Quelques règles importantes pour ce concours :

  • Les prix seront à la mesure de l'ambition et des investissements nécessaires. Les prix seront mesurés en milliards et centaines de millions d'euros. Le premier au concours gagnera dix fois plus que le deuxième, encourageant ainsi des innovations radicalement meilleures. Si ça devient un “gimmick” avec des prix de consolation, tout est perdu. Les prix attireront les capitaux privés nécessaires pour financer les investissements en amont. (Comment  financer le prix ? Par la dette, bien sûr. S'il y a une utilité de la dette publique, c'est bien l'investissement ; par définition les prix ne seront versés que si l'innovation est réalisée, donc le rendement est garanti.)
  • Les règles seront clairement définies. Assez précises et objectives pour n'être pas contestables et, étant données les sommes, éviter toute perception de parti-pris dans l'attribution des prix, mais assez ouvertes pour permettre à de nombreuses approches de concourir. Equilibre délicat, mais faisable.
  • Le concours sera ouvert à tous. Rien ne serait pire que de réserver ce concours à des institutions existantes. Si le CNES, EADS et Polytechnique veulent concourir pour créer une nouvelle fusée, tant mieux pour eux, mais une équipe dans un garage devra aussi (surtout) pouvoir le faire. Chacun pourra prendre un an renouvelable de congé, sans perte de droits, pour participer à un concours ; les étrangers qualifiés seront plus qu'invités à venir participer.
  • Il ne s'agira pas d'innovations technologiques, mais aussi humaines. Beaucoup d'innovations seront de nature scientifique, mais il ne faut pas que seuls des ingénieurs puissent participer : chacun est concerné. Créer de nouveaux modèles d'enseignement, ou d'agriculture, ou de fourniture de services sont des défis humains. Il faut que chacun sache que le progrès ne viendra pas des autres et qu'il peut participer.

Ces concours nationaux s'accompagneront d'une exposition universelle, chaque année, pendant un mois autour du 14 juillet.
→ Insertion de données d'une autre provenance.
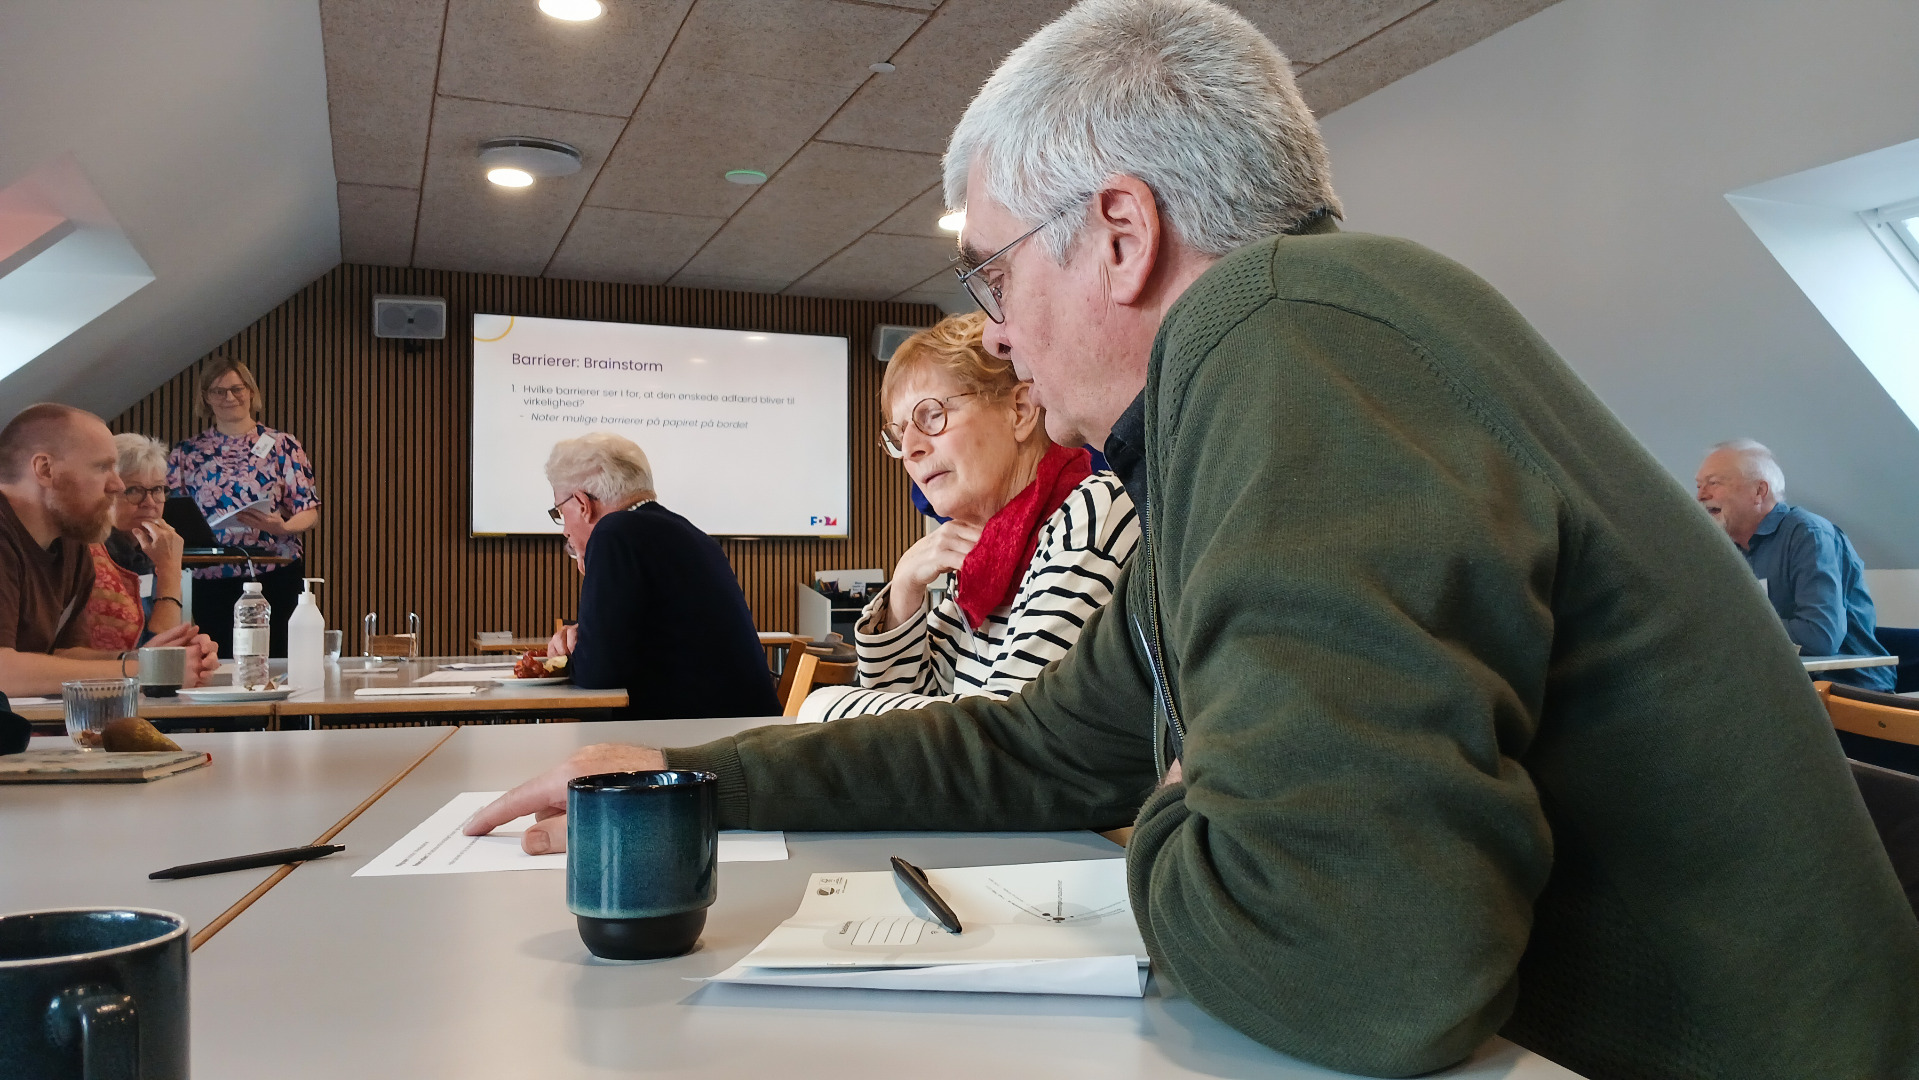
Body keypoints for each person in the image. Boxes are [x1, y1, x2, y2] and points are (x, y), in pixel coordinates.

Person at [467, 2, 1919, 1077]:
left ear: (1117, 233)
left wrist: (1182, 805)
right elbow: (1038, 749)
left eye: (990, 269)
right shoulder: (1262, 382)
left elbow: (1357, 969)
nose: (994, 333)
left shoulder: (1281, 336)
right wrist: (694, 780)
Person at [799, 312, 1137, 722]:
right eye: (899, 433)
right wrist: (904, 590)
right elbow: (900, 743)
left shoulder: (1092, 513)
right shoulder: (987, 551)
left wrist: (832, 709)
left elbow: (1015, 730)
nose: (910, 449)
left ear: (1020, 410)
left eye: (931, 416)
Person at [541, 432, 778, 721]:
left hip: (700, 748)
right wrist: (588, 637)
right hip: (739, 730)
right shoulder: (688, 533)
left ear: (582, 503)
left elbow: (597, 675)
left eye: (559, 511)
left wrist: (582, 649)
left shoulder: (614, 533)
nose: (564, 529)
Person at [0, 404, 218, 696]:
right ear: (45, 469)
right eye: (102, 467)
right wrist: (141, 671)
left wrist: (145, 660)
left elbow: (63, 655)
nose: (116, 485)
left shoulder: (72, 543)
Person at [1695, 439, 1894, 690]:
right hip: (1779, 684)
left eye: (1714, 483)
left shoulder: (1809, 534)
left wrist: (1736, 629)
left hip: (1845, 688)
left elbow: (1820, 636)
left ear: (1759, 492)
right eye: (1699, 485)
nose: (1701, 495)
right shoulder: (1725, 547)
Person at [167, 357, 320, 659]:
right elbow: (174, 513)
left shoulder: (282, 445)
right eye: (218, 391)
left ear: (251, 392)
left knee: (279, 658)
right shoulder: (187, 452)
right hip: (212, 575)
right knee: (221, 659)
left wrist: (283, 527)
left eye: (237, 389)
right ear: (206, 399)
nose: (229, 397)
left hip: (275, 570)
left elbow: (309, 509)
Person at [84, 434, 187, 652]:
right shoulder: (91, 556)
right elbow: (158, 659)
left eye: (157, 489)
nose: (149, 503)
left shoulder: (147, 551)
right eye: (133, 491)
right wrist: (170, 571)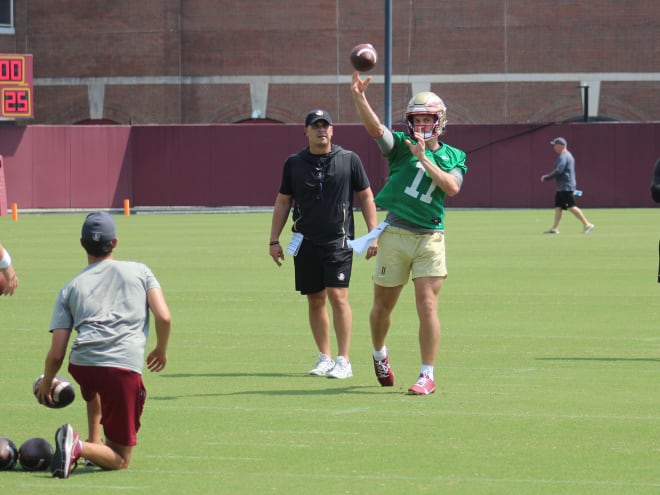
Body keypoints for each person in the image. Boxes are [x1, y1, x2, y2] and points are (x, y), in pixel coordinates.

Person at [351, 72, 468, 395]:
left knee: (428, 306)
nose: (422, 125)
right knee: (382, 307)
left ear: (440, 121)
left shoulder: (454, 155)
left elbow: (452, 187)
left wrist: (425, 158)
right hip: (396, 234)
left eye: (428, 119)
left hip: (430, 237)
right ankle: (379, 353)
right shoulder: (401, 147)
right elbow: (376, 130)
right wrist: (359, 97)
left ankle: (426, 374)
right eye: (417, 119)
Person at [35, 211, 172, 478]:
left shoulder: (69, 288)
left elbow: (57, 352)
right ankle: (79, 445)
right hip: (120, 368)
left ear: (82, 243)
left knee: (94, 381)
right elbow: (164, 317)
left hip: (82, 363)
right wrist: (161, 349)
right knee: (120, 458)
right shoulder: (141, 271)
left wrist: (46, 382)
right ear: (116, 242)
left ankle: (93, 441)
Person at [269, 109, 378, 380]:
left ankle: (344, 360)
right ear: (305, 131)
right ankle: (325, 357)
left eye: (325, 126)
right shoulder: (294, 163)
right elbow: (284, 201)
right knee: (315, 299)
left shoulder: (349, 159)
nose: (321, 130)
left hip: (339, 241)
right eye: (315, 126)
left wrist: (372, 233)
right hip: (305, 242)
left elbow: (366, 197)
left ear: (332, 130)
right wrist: (274, 239)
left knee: (338, 297)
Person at [541, 137, 594, 234]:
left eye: (555, 145)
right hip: (562, 187)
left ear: (561, 146)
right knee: (558, 207)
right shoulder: (565, 155)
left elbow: (559, 170)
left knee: (571, 207)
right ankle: (554, 229)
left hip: (566, 187)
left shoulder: (564, 156)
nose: (554, 147)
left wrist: (546, 177)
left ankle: (587, 224)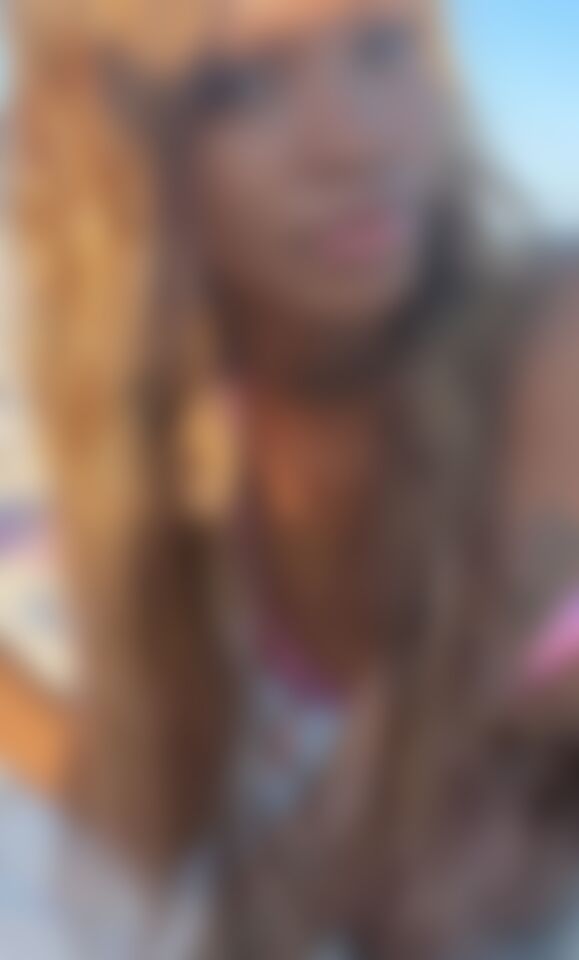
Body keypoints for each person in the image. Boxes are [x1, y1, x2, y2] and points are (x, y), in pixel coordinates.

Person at [10, 0, 579, 957]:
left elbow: (348, 847)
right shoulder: (185, 439)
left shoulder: (551, 334)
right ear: (119, 147)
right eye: (237, 88)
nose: (355, 144)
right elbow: (167, 810)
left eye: (382, 44)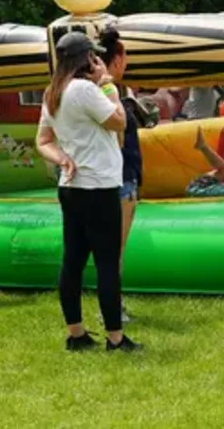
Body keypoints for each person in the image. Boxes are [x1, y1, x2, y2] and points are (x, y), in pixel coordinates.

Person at [35, 32, 141, 351]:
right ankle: (115, 337)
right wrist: (108, 85)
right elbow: (119, 122)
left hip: (71, 187)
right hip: (99, 186)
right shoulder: (85, 90)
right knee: (107, 263)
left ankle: (76, 333)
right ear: (87, 58)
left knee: (73, 261)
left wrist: (62, 159)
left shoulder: (53, 92)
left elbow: (43, 141)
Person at [98, 28, 143, 324]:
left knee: (109, 249)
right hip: (120, 178)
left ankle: (112, 305)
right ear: (117, 59)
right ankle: (113, 308)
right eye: (125, 58)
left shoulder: (98, 91)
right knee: (115, 249)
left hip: (112, 177)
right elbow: (118, 136)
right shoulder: (109, 92)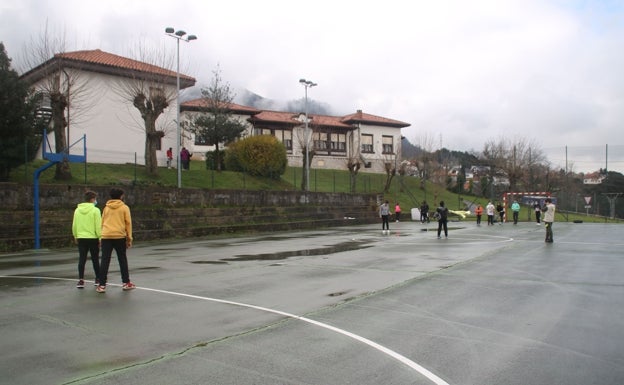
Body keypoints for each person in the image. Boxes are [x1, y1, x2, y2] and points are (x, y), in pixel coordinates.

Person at [97, 188, 135, 293]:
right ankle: (126, 282)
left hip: (106, 235)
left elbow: (102, 222)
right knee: (122, 259)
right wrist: (129, 238)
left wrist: (101, 236)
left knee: (105, 260)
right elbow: (128, 223)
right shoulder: (124, 208)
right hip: (119, 236)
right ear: (121, 196)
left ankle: (101, 285)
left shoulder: (106, 208)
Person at [72, 190, 101, 289]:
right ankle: (98, 278)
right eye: (95, 199)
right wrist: (100, 237)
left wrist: (75, 235)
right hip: (93, 238)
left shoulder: (77, 210)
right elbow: (98, 226)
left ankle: (81, 280)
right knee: (95, 259)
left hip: (81, 237)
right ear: (92, 199)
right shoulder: (95, 210)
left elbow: (74, 224)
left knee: (82, 259)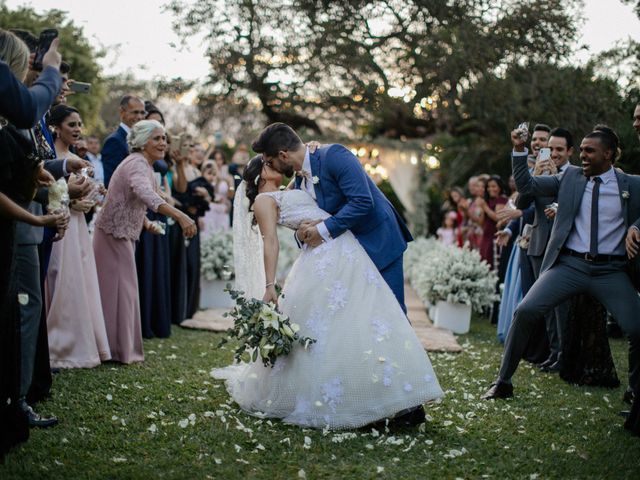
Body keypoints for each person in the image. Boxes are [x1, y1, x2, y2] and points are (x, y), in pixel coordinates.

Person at [212, 155, 443, 429]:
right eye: (270, 163)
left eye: (274, 158)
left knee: (368, 319)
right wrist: (270, 284)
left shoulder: (292, 185)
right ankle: (356, 399)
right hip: (322, 262)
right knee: (335, 328)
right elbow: (271, 242)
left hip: (346, 252)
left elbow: (310, 207)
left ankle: (393, 399)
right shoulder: (263, 201)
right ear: (262, 174)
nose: (277, 164)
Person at [483, 126, 640, 437]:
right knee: (525, 311)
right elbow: (527, 184)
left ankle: (635, 394)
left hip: (610, 271)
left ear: (608, 154)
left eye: (589, 151)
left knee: (637, 328)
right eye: (580, 150)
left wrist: (636, 225)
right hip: (568, 264)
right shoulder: (569, 178)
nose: (582, 155)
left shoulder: (631, 184)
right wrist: (518, 149)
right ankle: (503, 382)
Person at [0, 29, 63, 458]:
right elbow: (25, 113)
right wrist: (53, 71)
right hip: (17, 226)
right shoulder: (14, 111)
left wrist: (40, 172)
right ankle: (15, 402)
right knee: (19, 312)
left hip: (23, 223)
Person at [93, 120, 196, 363]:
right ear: (141, 142)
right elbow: (146, 195)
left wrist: (147, 224)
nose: (163, 143)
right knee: (118, 292)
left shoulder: (146, 166)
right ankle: (113, 349)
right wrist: (181, 216)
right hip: (111, 235)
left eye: (164, 138)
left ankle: (118, 348)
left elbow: (129, 202)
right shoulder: (137, 164)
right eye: (157, 138)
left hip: (124, 234)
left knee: (124, 292)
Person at [44, 105, 111, 369]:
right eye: (71, 125)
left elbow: (84, 195)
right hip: (58, 223)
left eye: (79, 124)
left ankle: (82, 341)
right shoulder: (50, 157)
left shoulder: (78, 159)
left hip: (79, 226)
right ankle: (56, 345)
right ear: (56, 128)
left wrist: (91, 197)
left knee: (79, 279)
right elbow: (49, 194)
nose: (77, 130)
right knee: (59, 276)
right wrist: (71, 203)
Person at [101, 95, 145, 187]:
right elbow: (111, 181)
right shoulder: (114, 141)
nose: (140, 117)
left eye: (142, 113)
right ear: (122, 112)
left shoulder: (143, 140)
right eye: (135, 112)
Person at [476, 175, 508, 268]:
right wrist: (482, 208)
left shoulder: (502, 200)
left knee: (492, 265)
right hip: (485, 236)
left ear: (500, 187)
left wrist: (485, 207)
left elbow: (498, 217)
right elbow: (481, 223)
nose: (490, 189)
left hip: (494, 237)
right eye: (489, 187)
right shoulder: (488, 201)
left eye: (494, 186)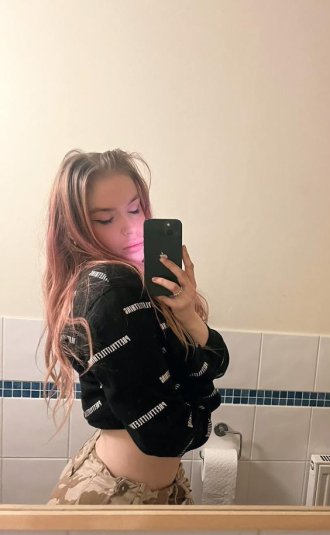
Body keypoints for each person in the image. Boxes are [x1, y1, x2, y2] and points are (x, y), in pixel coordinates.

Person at [43, 148, 229, 505]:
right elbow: (167, 432)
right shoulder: (111, 288)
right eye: (105, 219)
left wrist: (187, 314)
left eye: (134, 209)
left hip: (148, 486)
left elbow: (217, 362)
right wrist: (207, 398)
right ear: (76, 228)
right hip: (116, 495)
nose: (130, 228)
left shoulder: (140, 285)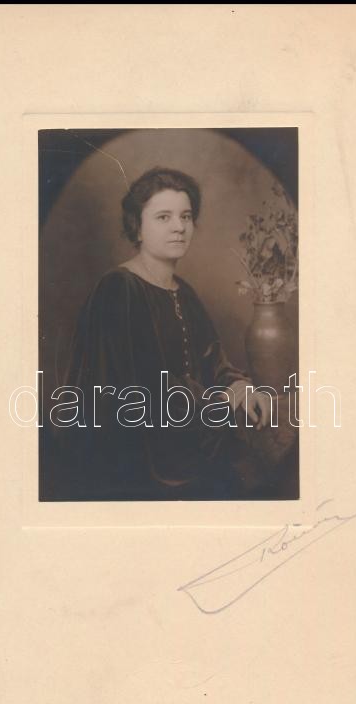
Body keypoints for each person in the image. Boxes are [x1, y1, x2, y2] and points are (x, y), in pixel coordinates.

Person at [63, 166, 275, 501]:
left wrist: (240, 387)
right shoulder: (118, 289)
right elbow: (139, 391)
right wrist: (220, 402)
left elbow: (213, 361)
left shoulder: (184, 292)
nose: (179, 227)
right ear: (138, 228)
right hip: (138, 457)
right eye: (164, 217)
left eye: (186, 216)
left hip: (192, 436)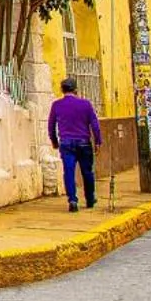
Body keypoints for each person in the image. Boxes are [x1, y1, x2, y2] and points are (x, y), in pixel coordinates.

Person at [47, 77, 103, 212]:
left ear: (62, 90)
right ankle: (90, 198)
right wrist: (98, 141)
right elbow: (95, 125)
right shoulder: (86, 104)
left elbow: (51, 125)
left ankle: (72, 200)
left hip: (66, 143)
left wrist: (54, 141)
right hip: (84, 142)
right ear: (76, 89)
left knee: (69, 171)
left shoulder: (56, 105)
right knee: (87, 171)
Chaque année, la France (et le reste du monde) sera invitée à venir mesurer le progrès (ainsi que d'autres tentatives hors-concours), et aussi à prendre conscience de cette ambition qui nous concernera tous. Le cœur de l'exposition sera Paris, mais il faut des expositions dans chaque ville (d'ailleurs, pourquoi pas, en lien avec des concours régionaux, qui seront naturellement plus modestes mais devront toujours être ambitieux).

Programme fou ? Peut être. Mais y a-t-il pire folie que celle de persévérer toujours dans le chemin actuel et, au troisième millénaire, de ne pas saisir l'ambition de l'avenir ? Le prochain président, qui qu'il soit, sera évidemment raillé la première année s'il choisit ce programme. Mais je suis sûr qu'au bout de cinq ans, il aura transfiguré la France et assuré sa place dans les livres d'histoire.